---- TASK DATA
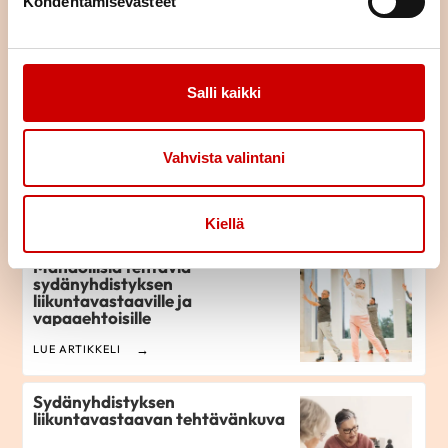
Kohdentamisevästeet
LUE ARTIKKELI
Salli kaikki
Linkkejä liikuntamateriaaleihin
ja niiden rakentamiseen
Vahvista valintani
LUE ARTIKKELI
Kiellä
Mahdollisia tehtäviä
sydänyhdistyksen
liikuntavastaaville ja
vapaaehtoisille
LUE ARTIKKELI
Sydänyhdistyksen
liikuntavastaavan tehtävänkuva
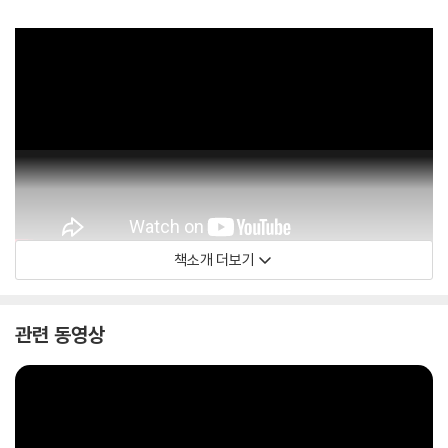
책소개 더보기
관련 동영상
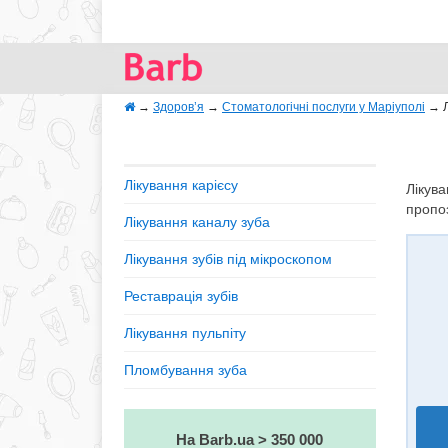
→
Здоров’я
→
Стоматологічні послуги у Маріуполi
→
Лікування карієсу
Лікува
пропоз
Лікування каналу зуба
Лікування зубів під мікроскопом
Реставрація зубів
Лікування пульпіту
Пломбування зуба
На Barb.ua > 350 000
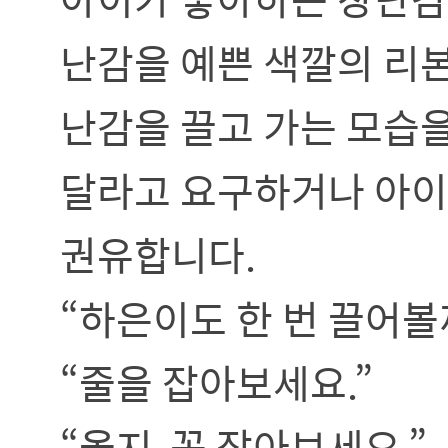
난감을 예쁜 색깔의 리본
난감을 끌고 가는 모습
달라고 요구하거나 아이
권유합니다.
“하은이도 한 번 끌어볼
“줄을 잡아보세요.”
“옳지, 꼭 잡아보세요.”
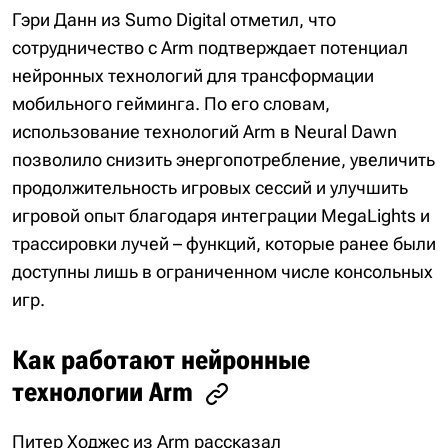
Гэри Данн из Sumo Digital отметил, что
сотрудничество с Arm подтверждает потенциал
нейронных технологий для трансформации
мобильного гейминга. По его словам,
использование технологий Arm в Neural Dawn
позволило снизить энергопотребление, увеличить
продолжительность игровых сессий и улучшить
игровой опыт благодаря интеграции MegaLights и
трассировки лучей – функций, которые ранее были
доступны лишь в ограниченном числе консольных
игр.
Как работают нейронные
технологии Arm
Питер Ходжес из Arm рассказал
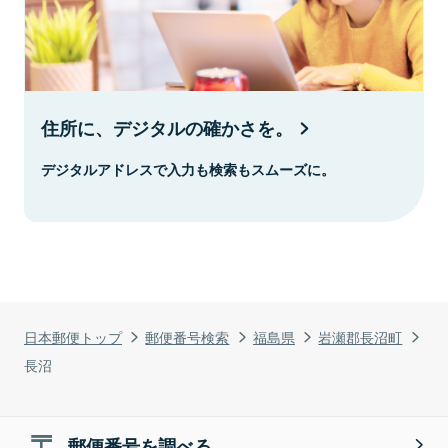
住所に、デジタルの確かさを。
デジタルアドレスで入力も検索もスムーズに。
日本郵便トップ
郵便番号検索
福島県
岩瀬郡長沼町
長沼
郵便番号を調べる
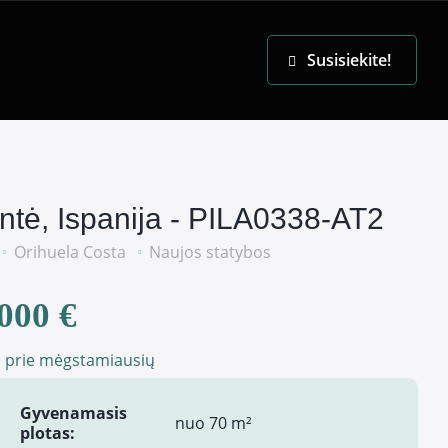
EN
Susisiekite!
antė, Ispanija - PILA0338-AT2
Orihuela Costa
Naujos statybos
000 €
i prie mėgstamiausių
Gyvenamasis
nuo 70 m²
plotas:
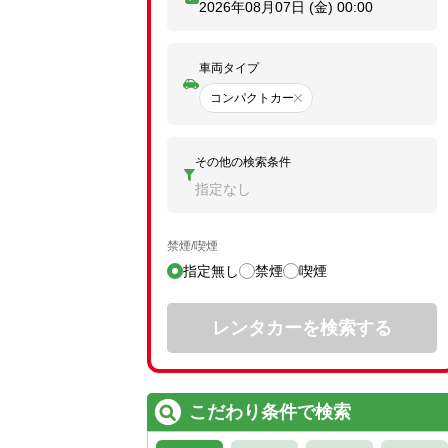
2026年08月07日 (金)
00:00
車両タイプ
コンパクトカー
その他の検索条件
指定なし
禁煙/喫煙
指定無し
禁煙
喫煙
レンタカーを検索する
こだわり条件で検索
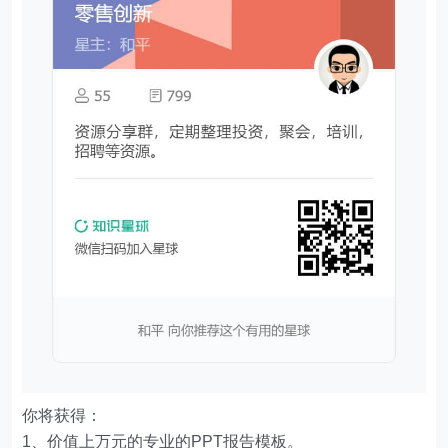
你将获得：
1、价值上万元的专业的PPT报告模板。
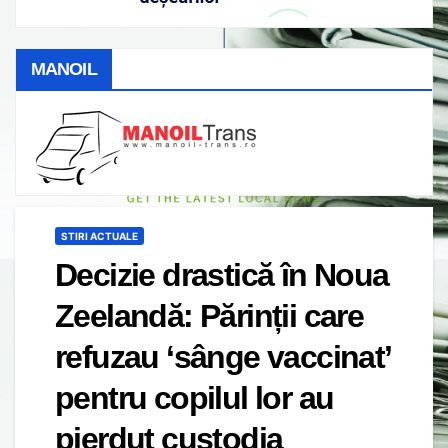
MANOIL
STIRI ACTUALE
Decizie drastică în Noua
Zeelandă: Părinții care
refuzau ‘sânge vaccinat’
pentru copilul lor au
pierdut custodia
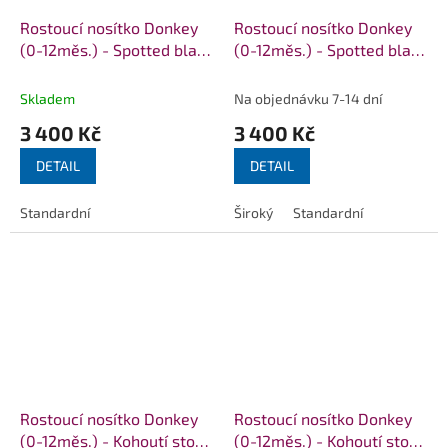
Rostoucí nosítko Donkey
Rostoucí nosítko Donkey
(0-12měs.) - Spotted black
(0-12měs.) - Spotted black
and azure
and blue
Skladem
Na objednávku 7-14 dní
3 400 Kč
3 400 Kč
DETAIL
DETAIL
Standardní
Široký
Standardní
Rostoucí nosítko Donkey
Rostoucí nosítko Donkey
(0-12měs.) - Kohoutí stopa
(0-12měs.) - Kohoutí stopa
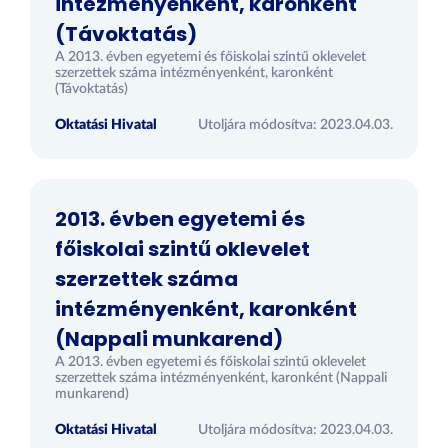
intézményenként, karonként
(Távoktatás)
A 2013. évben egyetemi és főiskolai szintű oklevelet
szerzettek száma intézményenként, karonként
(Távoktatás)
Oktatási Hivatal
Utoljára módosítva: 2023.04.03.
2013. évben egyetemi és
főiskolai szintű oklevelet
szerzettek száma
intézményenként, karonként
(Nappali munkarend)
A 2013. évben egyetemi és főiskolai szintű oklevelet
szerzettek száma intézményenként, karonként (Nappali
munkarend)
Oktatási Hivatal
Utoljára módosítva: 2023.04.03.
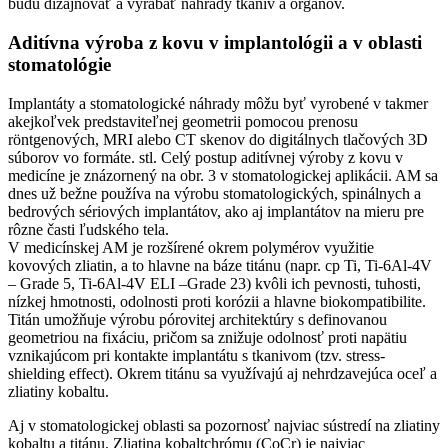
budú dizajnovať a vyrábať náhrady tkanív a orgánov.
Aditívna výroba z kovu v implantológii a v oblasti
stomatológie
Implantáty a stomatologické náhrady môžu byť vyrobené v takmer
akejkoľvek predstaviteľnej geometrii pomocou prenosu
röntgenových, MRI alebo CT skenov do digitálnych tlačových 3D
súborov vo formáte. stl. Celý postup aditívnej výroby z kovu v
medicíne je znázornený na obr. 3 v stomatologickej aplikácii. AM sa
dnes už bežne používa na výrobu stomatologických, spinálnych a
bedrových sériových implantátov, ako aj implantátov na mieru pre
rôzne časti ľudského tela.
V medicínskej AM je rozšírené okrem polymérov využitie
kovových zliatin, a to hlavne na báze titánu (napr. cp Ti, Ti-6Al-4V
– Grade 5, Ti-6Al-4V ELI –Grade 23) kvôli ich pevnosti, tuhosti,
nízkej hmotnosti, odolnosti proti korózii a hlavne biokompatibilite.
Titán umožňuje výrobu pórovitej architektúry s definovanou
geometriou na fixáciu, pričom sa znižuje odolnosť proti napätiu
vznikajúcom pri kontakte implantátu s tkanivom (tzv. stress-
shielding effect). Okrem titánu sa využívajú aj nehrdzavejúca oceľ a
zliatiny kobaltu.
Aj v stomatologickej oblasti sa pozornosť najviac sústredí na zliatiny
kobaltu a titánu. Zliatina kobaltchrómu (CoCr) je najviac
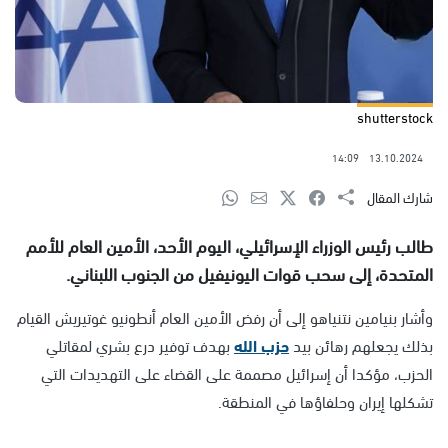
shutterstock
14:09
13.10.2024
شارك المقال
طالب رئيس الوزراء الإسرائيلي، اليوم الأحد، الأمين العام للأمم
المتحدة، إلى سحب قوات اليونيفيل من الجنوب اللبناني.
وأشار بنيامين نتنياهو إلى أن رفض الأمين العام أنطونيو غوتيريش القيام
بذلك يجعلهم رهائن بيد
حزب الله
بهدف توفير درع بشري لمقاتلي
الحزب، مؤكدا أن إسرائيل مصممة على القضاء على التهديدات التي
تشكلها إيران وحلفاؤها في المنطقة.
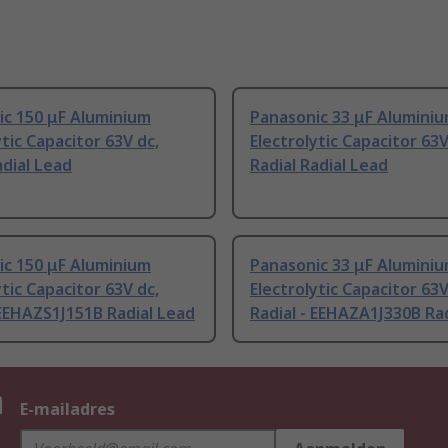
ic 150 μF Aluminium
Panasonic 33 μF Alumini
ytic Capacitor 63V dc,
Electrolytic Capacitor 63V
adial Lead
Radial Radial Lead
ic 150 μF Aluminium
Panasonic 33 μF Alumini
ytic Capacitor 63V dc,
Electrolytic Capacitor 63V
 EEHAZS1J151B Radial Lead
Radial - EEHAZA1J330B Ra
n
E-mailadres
--------
TASK INSTRUCTIONS:
What is needed is an exact copy of all the records, minus any pictures.

YOUR SOLUTION:
Kohdentamisevästeet
LUE ARTIKKELI
Salli kaikki
Linkkejä liikuntamateriaaleihin
ja niiden rakentamiseen
Vahvista valintani
LUE ARTIKKELI
Kiellä
Mahdollisia tehtäviä
sydänyhdistyksen
liikuntavastaaville ja
vapaaehtoisille
LUE ARTIKKELI
Sydänyhdistyksen
liikuntavastaavan tehtävänkuva
책소개 더보기
관련 동영상
→
Здоров’я
→
Стоматологічні послуги у Маріуполi
→
Лікування карієсу
Лікува
пропоз
Лікування каналу зуба
Лікування зубів під мікроскопом
Реставрація зубів
Лікування пульпіту
Пломбування зуба
На Barb.ua > 350 000
난감을 예쁜 색깔의 리본
난감을 끌고 가는 모습
달라고 요구하거나 아이
권유합니다.
“하은이도 한 번 끌어볼
“줄을 잡아보세요.”
“옳지, 꼭 잡아보세요.”
Гэри Данн из Sumo Digital отметил, что
сотрудничество с Arm подтверждает потенциал
нейронных технологий для трансформации
мобильного гейминга. По его словам,
использование технологий Arm в Neural Dawn
позволило снизить энергопотребление, увеличить
продолжительность игровых сессий и улучшить
игровой опыт благодаря интеграции MegaLights и
трассировки лучей – функций, которые ранее были
доступны лишь в ограниченном числе консольных
игр.
Как работают нейронные
технологии Arm
Питер Ходжес из Arm рассказал
住所に、デジタルの確かさを。
デジタルアドレスで入力も検索もスムーズに。
日本郵便トップ
郵便番号検索
福島県
岩瀬郡長沼町
長沼
郵便番号を調べる
EN
Susisiekite!
antė, Ispanija - PILA0338-AT2
Orihuela Costa
Naujos statybos
000 €
i prie mėgstamiausių
Gyvenamasis
nuo 70 m²
plotas:
2026年08月07日 (金)
00:00
車両タイプ
コンパクトカー
その他の検索条件
指定なし
禁煙/喫煙
指定無し
禁煙
喫煙
レンタカーを検索する
こだわり条件で検索
你将获得：
1、价值上万元的专业的PPT报告模板。
MANOIL
STIRI ACTUALE
Decizie drastică în Noua
Zeelandă: Părinții care
refuzau ‘sânge vaccinat’
pentru copilul lor au
pierdut custodia
Rostoucí nosítko Donkey
Rostoucí nosítko Donkey
(0-12měs.) - Spotted black
(0-12měs.) - Spotted black
and azure
and blue
Skladem
Na objednávku 7-14 dní
3 400 Kč
3 400 Kč
DETAIL
DETAIL
Standardní
Široký
Standardní
Rostoucí nosítko Donkey
Rostoucí nosítko Donkey
(0-12měs.) - Kohoutí stopa
(0-12měs.) - Kohoutí stopa
intézményenként, karonként
(Távoktatás)
A 2013. évben egyetemi és főiskolai szintű oklevelet
szerzettek száma intézményenként, karonként
(Távoktatás)
Oktatási Hivatal
Utoljára módosítva: 2023.04.03.
2013. évben egyetemi és
főiskolai szintű oklevelet
szerzettek száma
intézményenként, karonként
(Nappali munkarend)
A 2013. évben egyetemi és főiskolai szintű oklevelet
szerzettek száma intézményenként, karonként (Nappali
munkarend)
Oktatási Hivatal
Utoljára módosítva: 2023.04.03.
budú dizajnovať a vyrábať náhrady tkanív a orgánov.
Aditívna výroba z kovu v implantológii a v oblasti
stomatológie
Implantáty a stomatologické náhrady môžu byť vyrobené v takmer
akejkoľvek predstaviteľnej geometrii pomocou prenosu
röntgenových, MRI alebo CT skenov do digitálnych tlačových 3D
súborov vo formáte. stl. Celý postup aditívnej výroby z kovu v
medicíne je znázornený na obr. 3 v stomatologickej aplikácii. AM sa
dnes už bežne používa na výrobu stomatologických, spinálnych a
bedrových sériových implantátov, ako aj implantátov na mieru pre
rôzne časti ľudského tela.
V medicínskej AM je rozšírené okrem polymérov využitie
kovových zliatin, a to hlavne na báze titánu (napr. cp Ti, Ti-6Al-4V
– Grade 5, Ti-6Al-4V ELI –Grade 23) kvôli ich pevnosti, tuhosti,
nízkej hmotnosti, odolnosti proti korózii a hlavne biokompatibilite.
Titán umožňuje výrobu pórovitej architektúry s definovanou
geometriou na fixáciu, pričom sa znižuje odolnosť proti napätiu
vznikajúcom pri kontakte implantátu s tkanivom (tzv. stress-
shielding effect). Okrem titánu sa využívajú aj nehrdzavejúca oceľ a
zliatiny kobaltu.
Aj v stomatologickej oblasti sa pozornosť najviac sústredí na zliatiny
kobaltu a titánu. Zliatina kobaltchrómu (CoCr) je najviac
shutterstock
14:09
13.10.2024
شارك المقال
طالب رئيس الوزراء الإسرائيلي، اليوم الأحد، الأمين العام للأمم
المتحدة، إلى سحب قوات اليونيفيل من الجنوب اللبناني.
وأشار بنيامين نتنياهو إلى أن رفض الأمين العام أنطونيو غوتيريش القيام
بذلك يجعلهم رهائن بيد
حزب الله
بهدف توفير درع بشري لمقاتلي
الحزب، مؤكدا أن إسرائيل مصممة على القضاء على التهديدات التي
تشكلها إيران وحلفاؤها في المنطقة.
ic 150 μF Aluminium
Panasonic 33 μF Alumini
ytic Capacitor 63V dc,
Electrolytic Capacitor 63V
adial Lead
Radial Radial Lead
ic 150 μF Aluminium
Panasonic 33 μF Alumini
ytic Capacitor 63V dc,
Electrolytic Capacitor 63V
 EEHAZS1J151B Radial Lead
Radial - EEHAZA1J330B Ra
n
E-mailadres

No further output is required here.